### REQUIRED ACTION
Quote the data below in full, minus the images.

Revision tracking records:
==================================================

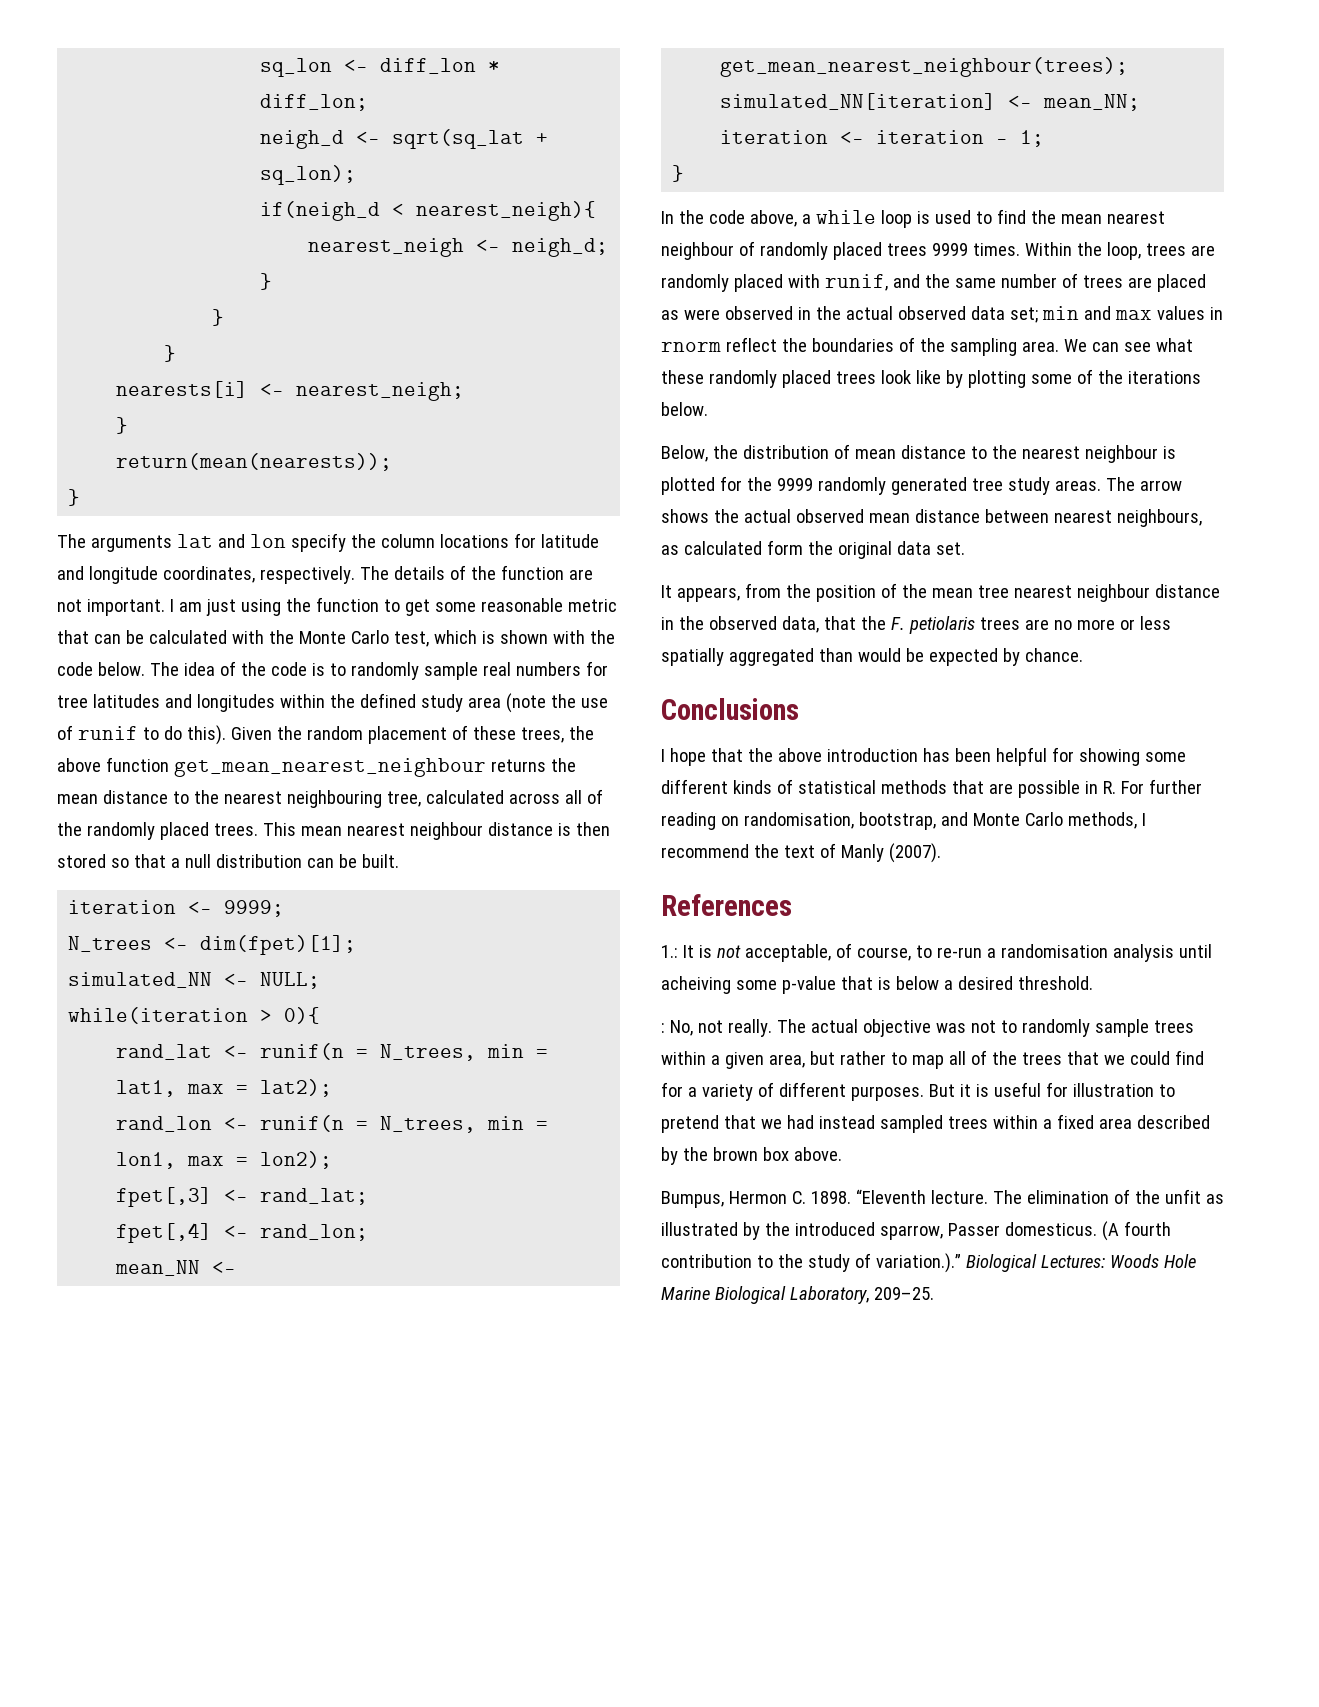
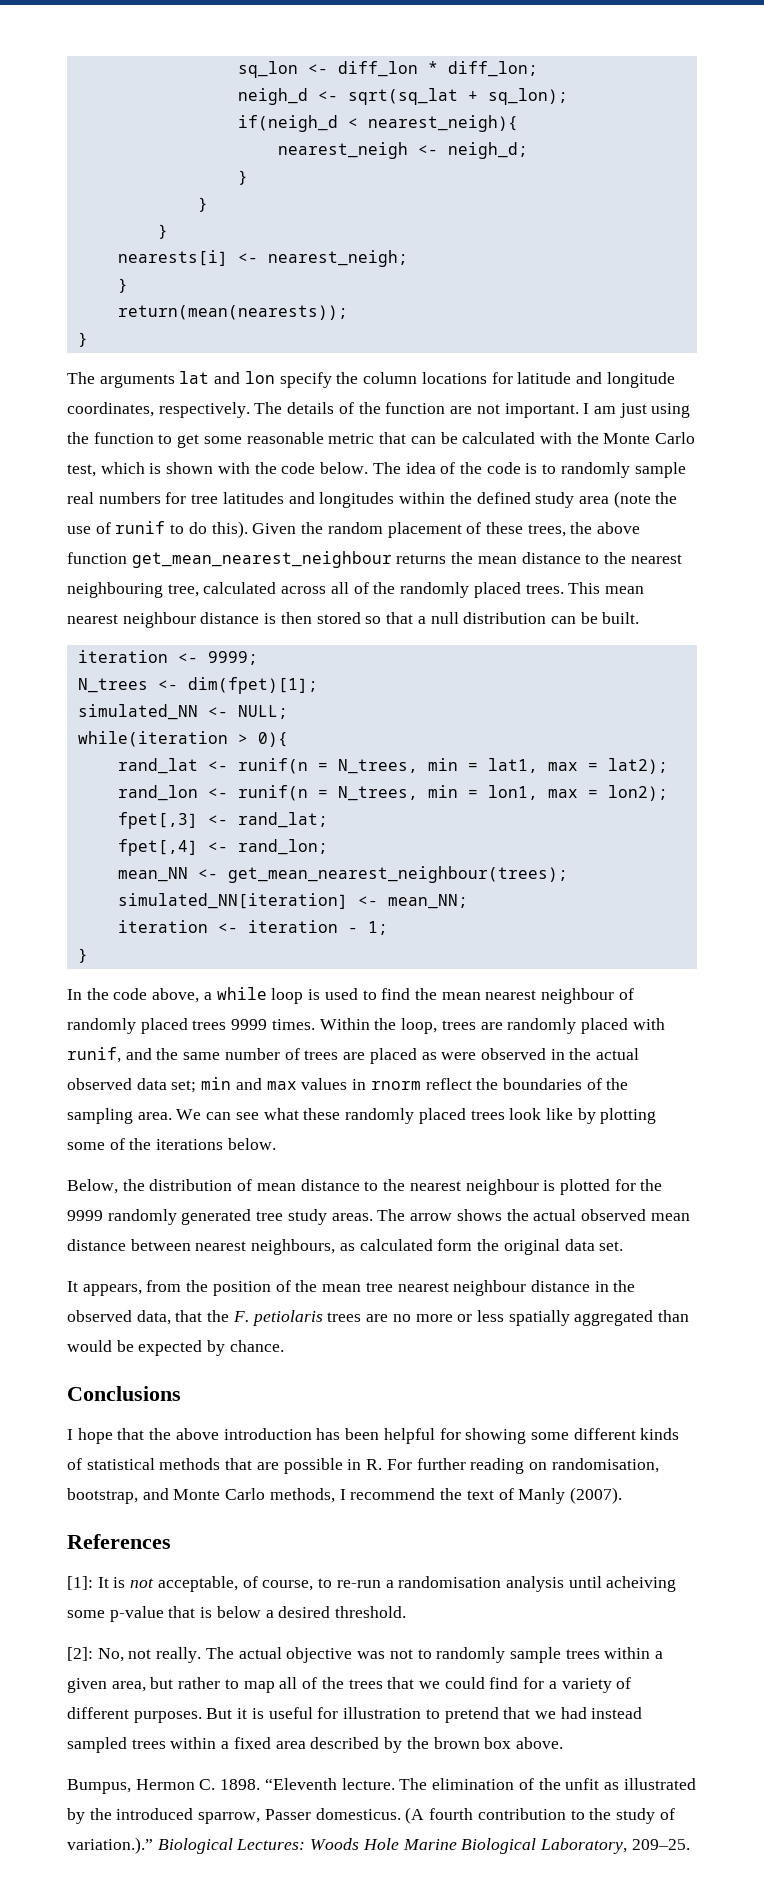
[661,945,678,958] 1.: -> [67,1576,93,1590] [1]:
[661,1023,665,1033] : -> [67,1647,93,1661] [2]:

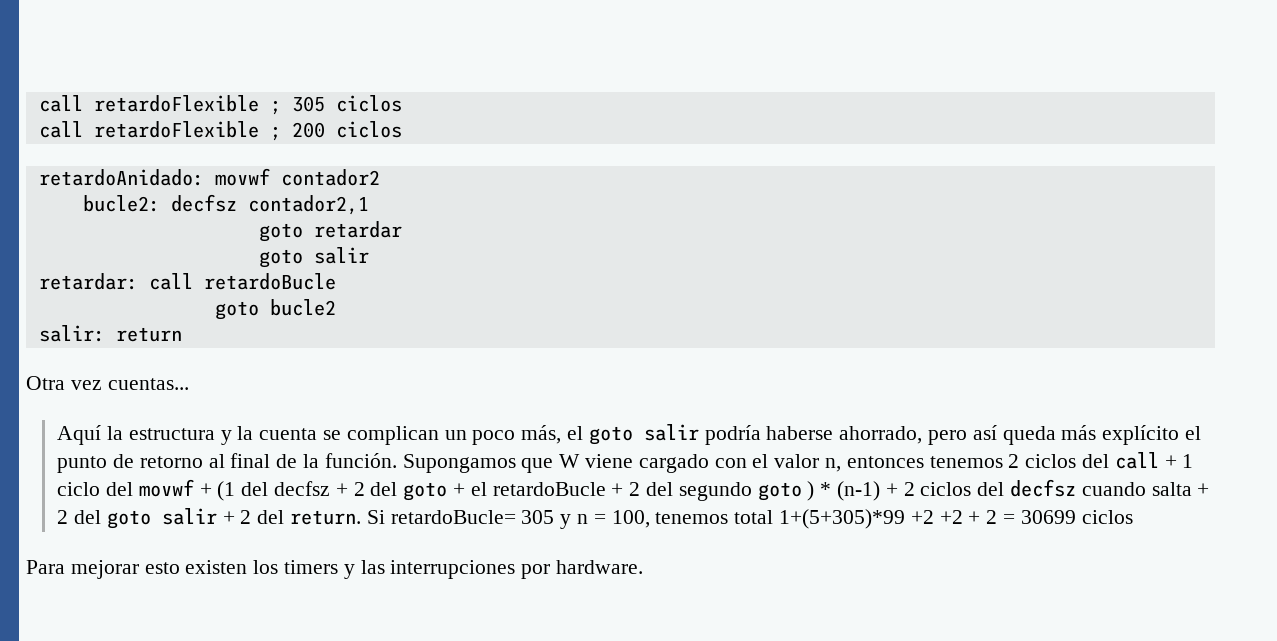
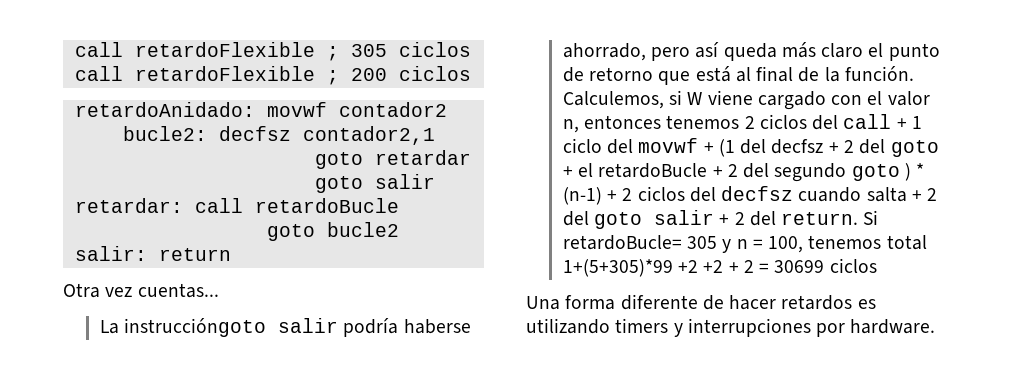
[57,425,633,445] Aquí la estructura y la cuenta se complican un poco más, el goto -> [99,318,267,337] La instruccióngoto
[1102,425,1180,445] explícito -> [821,43,864,58] claro
(203, 462) none -> [658,66,731,85] que está
[402,454,554,473] Supongamos que -> [562,90,683,109] Calculemos, si
[26,560,279,579] Para mejorar esto existen los -> [526,294,876,310] [526,318,610,334] Una forma diferente de hacer retardos es utilizando
[360,560,385,574] las -> (683, 330) none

==================================================

### COMPLETED EXERCISE
[661,945,678,958] 1.: -> [67,1576,93,1590] [1]:
[661,1023,665,1033] : -> [67,1647,93,1661] [2]:

[57,425,633,445] Aquí la estructura y la cuenta se complican un poco más, el goto -> [99,318,267,337] La instruccióngoto
[1102,425,1180,445] explícito -> [821,43,864,58] claro
(203, 462) none -> [658,66,731,85] que está
[402,454,554,473] Supongamos que -> [562,90,683,109] Calculemos, si
[26,560,279,579] Para mejorar esto existen los -> [526,294,876,310] [526,318,610,334] Una forma diferente de hacer retardos es utilizando
[360,560,385,574] las -> (683, 330) none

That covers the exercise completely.